I want to find all bifurcations for the system: \begin{align} x' =& -x+y\\ y' =& \frac{x^2}{1+x^2}-\lambda y \end{align} So far, I am using the idea that the intersection of the nullclines ($y'=0$ or $x'=0$) gives equilibrium points. So: \begin{align} x'=& 0 \implies x=y \\ y'=& 0 \implies y=\frac{x^2}{\lambda(1+x^2)} \end{align} Clearly $(0, 0)$ is an equilibrium point but there is also the possibility of two more equilibrium points when the parabola given by the above equation intersects the line $y=x$. To find the intersection I solved: \begin{align} x =& \frac{x^2}{\lambda(1+x^2)}\\ \lambda(1+x^2) =& x\\ \lambda x^2-x+\lambda =& 0 \\ x =& \frac{1\pm \sqrt{1-4\lambda^2}}{2\lambda} \end{align} I have these two intersection points. Now I need to vary $\lambda$ to find where the curve passing through the intersection points becomes tangent to $y=x$ and hence we would expect one equilibrium point instead of these two at this particular value of $\lambda$. Then continuing the variation of $\lambda$ in the same direction we would expect no equilibrium points from these two. Hence we originally had $2$ equilibrium points and then they coalesced and finally annihilated each other. This is a saddle-node bifucation.
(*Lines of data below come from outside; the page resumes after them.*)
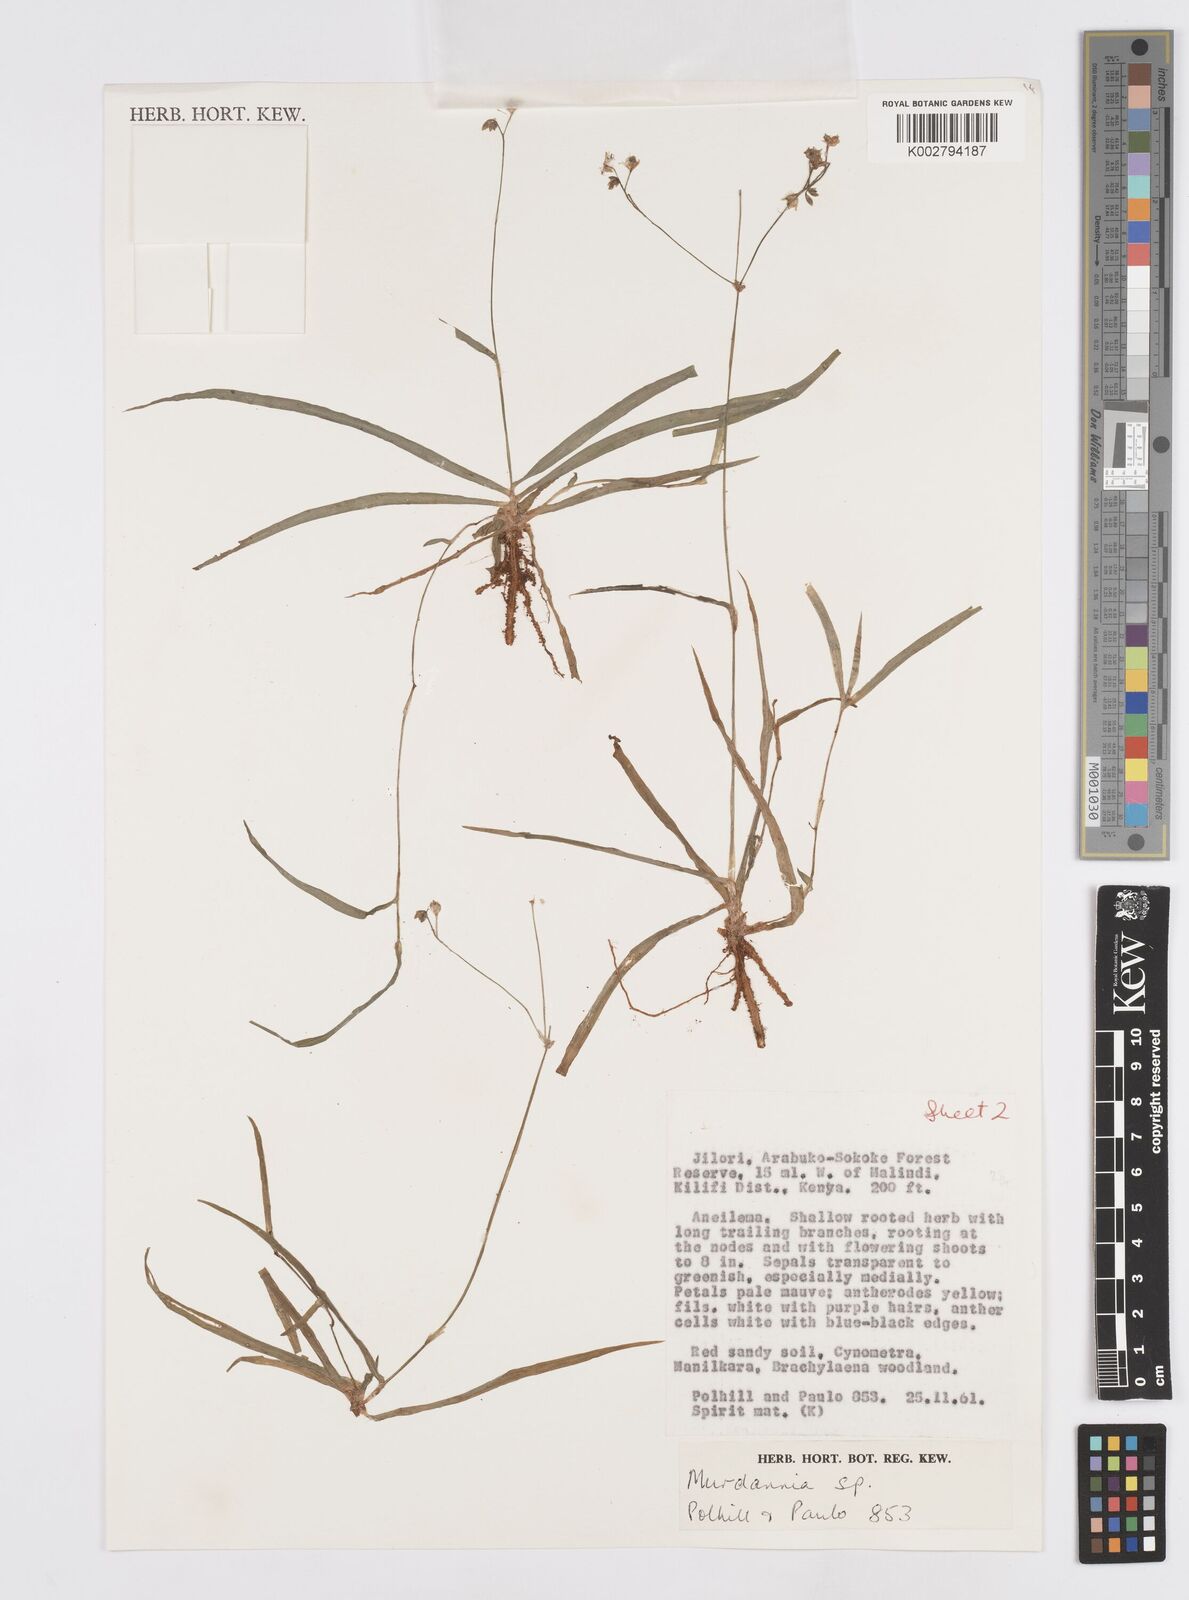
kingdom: Plantae
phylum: Tracheophyta
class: Liliopsida
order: Commelinales
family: Commelinaceae
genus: Murdannia
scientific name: Murdannia
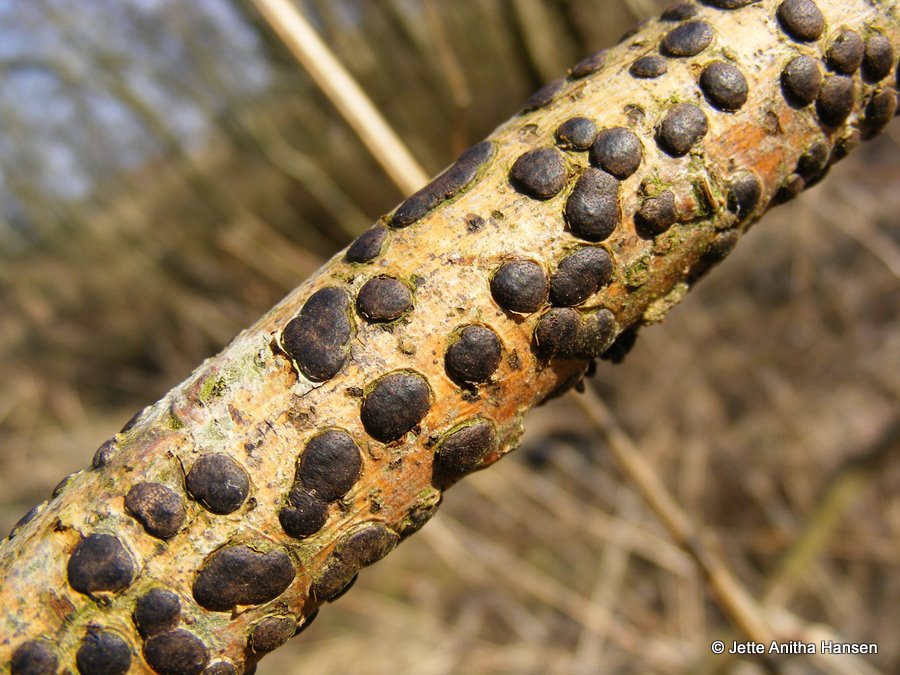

How do I show this for my variation of $\lambda$? Are there any other bifurcations?
EDIT: Consider the discriminant of the equation:
\begin{align}
x = \frac{1\pm\sqrt{1-4\lambda^2}}{2\lambda}
\end{align}
\begin{align}
1-4\lambda^2 =& 0 \\
1 =& 4\lambda^2 \\
1 =& \pm 2\lambda \\
\pm\frac{1}{2} =& \lambda
\end{align}
So, I plotted the system with $\lambda = \frac{1}{2}$: sage: P = plot(x^2/ .5*(1+x^2), 0, 2) + plot(x, 0, 2)
We no longer have two bifurcations and instead have one. I was expecting the curves to be tangent. When does it happen that the curves are tangent? Actually I just realized that SAGE was not dividing the $1+x^2$ term, so I added the extra set of parens and everything works as expected!
Notice that x is real only when the discriminant 1-4λ^2 > 0. I.e. The curves of x' and y' do not intersect at points when 1-4λ^2 > 0 does not hold.